W = water + minerals (up) | F = food/sugar (down to all parts)
The key reasoning for (b): roots are underground — they get no light and cannot make their own food. They must receive it via the food-carrying tubes from the leaves.
A student removes a ring of bark (outer layer) from around the trunk of a tree. After several weeks, the leaves remain green and healthy, but the roots begin to die. The diagram shows the tree before and after ring-barking.
(a) The leaves remain green and healthy. What does this tell us about which type of transport tube is affected by ring-barking? Explain your reasoning. (2 marks)
(b) Why do the roots die after ring-barking? (2 marks)
(a)Ring-barking blocks the food-carrying tubes (which are in the bark/outer layer). The water-carrying tubes (in the inner wood) remain intact, so water and minerals continue to reach the leaves — allowing photosynthesis to continue and keeping the leaves green and healthy.
(b)With the food-carrying tubes blocked, sugar made in the leaves cannot travel downward past the ring to the roots. The roots are starved of food and cannot obtain energy through respiration to carry out life processes. Without energy, the roots die.
A key PSLE fact: The food-carrying tubes are in the bark (outer layer); the water-carrying tubes are in the wood (inner part of stem). Ring-barking removes the bark — so it cuts off food transport but not water transport. This is why leaves survive but roots die.
A student places a well-watered plant in a dark cupboard for 48 hours, then tests a leaf for sugar. No sugar is found. She then moves the plant to a sunny windowsill for 6 hours and tests another leaf — sugar is now present.
(a) Suggest a hypothesis the student could have been testing with this experiment. (1 mark)
(b) After the plant is returned to light, which transport tube carries the sugar away from the leaves? State the direction of transport. (1 mark)
(c) The student notices that after 6 hours in sunlight, the leaves appear slightly wilted (droopy) even though the soil is moist. Using your knowledge of plant transport, explain why this might happen. (2 marks)
(d) Another student claims: "The roots must also contain sugar because sugar travels down from the leaves." Explain how you could test this claim. State the changed variable and what you would measure. (1 mark)

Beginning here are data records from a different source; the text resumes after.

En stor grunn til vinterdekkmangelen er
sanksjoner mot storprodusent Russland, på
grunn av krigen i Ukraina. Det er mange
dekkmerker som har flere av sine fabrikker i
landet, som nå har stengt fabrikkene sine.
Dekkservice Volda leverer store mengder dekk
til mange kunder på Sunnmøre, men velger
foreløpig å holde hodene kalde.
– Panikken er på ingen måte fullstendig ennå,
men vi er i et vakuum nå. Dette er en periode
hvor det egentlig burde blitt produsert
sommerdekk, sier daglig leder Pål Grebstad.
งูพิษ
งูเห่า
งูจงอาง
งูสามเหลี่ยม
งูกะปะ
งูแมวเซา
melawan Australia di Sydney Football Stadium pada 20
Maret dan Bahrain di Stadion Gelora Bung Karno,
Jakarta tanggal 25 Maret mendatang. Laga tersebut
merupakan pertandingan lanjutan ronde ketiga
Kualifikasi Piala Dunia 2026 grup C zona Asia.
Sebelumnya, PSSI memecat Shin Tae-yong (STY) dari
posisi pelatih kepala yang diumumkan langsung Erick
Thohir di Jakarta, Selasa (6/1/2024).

(a) HypothesisLight is needed for plants to produce sugar (through photosynthesis). (Also accept: "If a plant is kept in the dark, it will not produce sugar.")

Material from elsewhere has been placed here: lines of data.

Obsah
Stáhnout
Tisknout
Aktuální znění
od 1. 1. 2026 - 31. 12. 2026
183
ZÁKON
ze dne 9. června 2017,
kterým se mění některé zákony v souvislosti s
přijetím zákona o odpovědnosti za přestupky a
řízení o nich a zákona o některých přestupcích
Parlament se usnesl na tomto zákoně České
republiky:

(b)The food-carrying tubes carry sugar away from the leaves, in a downward direction from leaves to the rest of the plant (stem, roots).
(c)In bright sunlight, the rate of water loss through the leaves (as water vapour) increases. If water is lost faster than the water-carrying tubes can supply it from the roots, the plant does not have enough water in its cells to keep them firm — causing the leaves to wilt. This can happen even when soil is moist, if the demand for water exceeds the supply rate.

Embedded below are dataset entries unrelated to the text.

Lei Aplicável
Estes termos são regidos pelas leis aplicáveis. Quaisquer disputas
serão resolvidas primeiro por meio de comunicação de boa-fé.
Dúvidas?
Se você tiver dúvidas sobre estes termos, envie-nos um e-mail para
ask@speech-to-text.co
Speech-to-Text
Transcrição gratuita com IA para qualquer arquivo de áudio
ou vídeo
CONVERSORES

(d)Test the roots of a plant for sugar. Changed variable: whether the plant has been in light or dark. Measure: presence or absence of sugar in root tissue (using a sugar test). Compare roots from a plant kept in light vs a plant kept in darkness for 48 hours.
Light → photosynthesis → sugar in leaves → food tubes carry it downward
Part (c) links plant transport to a real observable effect — wilting. The chain is: high sunlight → faster water evaporation from leaves → water demand exceeds supply rate → cells lose firmness → wilting. This multi-step reasoning is exactly what Booklet B high-mark questions test.